Blueberry Couscous Salad
1 cup Israeli couscous, cooked, warm
1 Tbsp basil, finely chopped
1 tsp. jalapeno pepper, seeded and minced (optional)
½ cup toasted pecans, chopped
Grated zest of 1 lemon
1 cup blueberries
¼ cup extra-virgin olive oil
Juice of 1 lemon
Salt to taste
Combine basil, jalapeno, nuts, lemon zest and blueberries. Toss gently to combine. Add to couscous. Whisk together oil and lemon and carefully toss all ingredients together (so the blueberries do not burst). Season with salt to taste. Serves: 4














{ 8 comments… read them below or add one }
Wow, I love everything. The fish, the couscous, the leftovers!!
It all looks lovely, but I’ve got my eyes on that blueberry couscous salad. Blueberries and jalapenos were made for one another…
Lemon, basil, and truffle oil what a trio with fish!

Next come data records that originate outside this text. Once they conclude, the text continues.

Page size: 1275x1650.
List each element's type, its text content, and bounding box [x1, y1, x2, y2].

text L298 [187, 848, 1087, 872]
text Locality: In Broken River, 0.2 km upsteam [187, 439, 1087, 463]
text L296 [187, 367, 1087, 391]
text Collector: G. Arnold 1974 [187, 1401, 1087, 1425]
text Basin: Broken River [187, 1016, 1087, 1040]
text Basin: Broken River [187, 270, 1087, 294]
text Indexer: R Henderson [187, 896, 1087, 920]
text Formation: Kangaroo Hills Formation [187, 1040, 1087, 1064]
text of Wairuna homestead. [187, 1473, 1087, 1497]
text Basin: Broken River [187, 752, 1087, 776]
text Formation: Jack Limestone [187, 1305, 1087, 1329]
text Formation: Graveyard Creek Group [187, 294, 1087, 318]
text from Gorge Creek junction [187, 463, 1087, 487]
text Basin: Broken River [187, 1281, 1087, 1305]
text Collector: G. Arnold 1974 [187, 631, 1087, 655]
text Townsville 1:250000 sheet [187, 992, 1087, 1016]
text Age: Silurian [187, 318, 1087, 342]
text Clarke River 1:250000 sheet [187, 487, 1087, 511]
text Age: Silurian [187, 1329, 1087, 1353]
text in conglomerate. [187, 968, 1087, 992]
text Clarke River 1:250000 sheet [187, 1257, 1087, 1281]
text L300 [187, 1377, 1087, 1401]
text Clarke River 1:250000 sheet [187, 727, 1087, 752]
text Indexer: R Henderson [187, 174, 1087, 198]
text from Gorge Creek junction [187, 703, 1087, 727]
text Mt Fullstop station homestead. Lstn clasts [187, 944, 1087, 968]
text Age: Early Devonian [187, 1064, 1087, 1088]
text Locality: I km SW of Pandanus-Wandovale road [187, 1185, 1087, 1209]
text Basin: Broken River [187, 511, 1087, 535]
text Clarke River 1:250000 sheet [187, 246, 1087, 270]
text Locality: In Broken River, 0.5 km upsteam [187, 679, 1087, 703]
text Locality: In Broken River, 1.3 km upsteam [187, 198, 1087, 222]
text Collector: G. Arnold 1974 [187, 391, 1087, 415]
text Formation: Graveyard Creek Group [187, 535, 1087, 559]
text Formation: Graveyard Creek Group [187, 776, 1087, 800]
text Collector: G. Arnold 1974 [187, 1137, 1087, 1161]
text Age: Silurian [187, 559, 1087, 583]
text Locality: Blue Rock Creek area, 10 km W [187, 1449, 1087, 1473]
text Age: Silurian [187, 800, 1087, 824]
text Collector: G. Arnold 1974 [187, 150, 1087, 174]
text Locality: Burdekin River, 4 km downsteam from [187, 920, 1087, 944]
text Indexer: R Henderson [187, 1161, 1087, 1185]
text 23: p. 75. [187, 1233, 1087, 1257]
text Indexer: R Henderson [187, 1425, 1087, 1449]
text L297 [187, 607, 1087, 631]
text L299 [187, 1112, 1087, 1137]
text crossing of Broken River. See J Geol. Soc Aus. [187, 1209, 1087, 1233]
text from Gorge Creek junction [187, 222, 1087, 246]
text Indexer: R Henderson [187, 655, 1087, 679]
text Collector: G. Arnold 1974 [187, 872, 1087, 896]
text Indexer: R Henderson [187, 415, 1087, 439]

Chris, I’m so delighted you stopped by my blog! Your recipes are absolutely delightful, flavorful and innovative.
I’ll be looking forward to more yummy things.
It all looks fantastic! I like the blueberry couscous the best! Yuuummmmmmy!
Wonderful marinade! And I have tons of basil (finally). I’m really envious of all those gorgeous blueberries!
I am in love with your fish dishes! Without any truffle oil, could EVOO be substituted?
Thanks Janet! You can absolutely substitute with EVOO, or any other oil you prefer.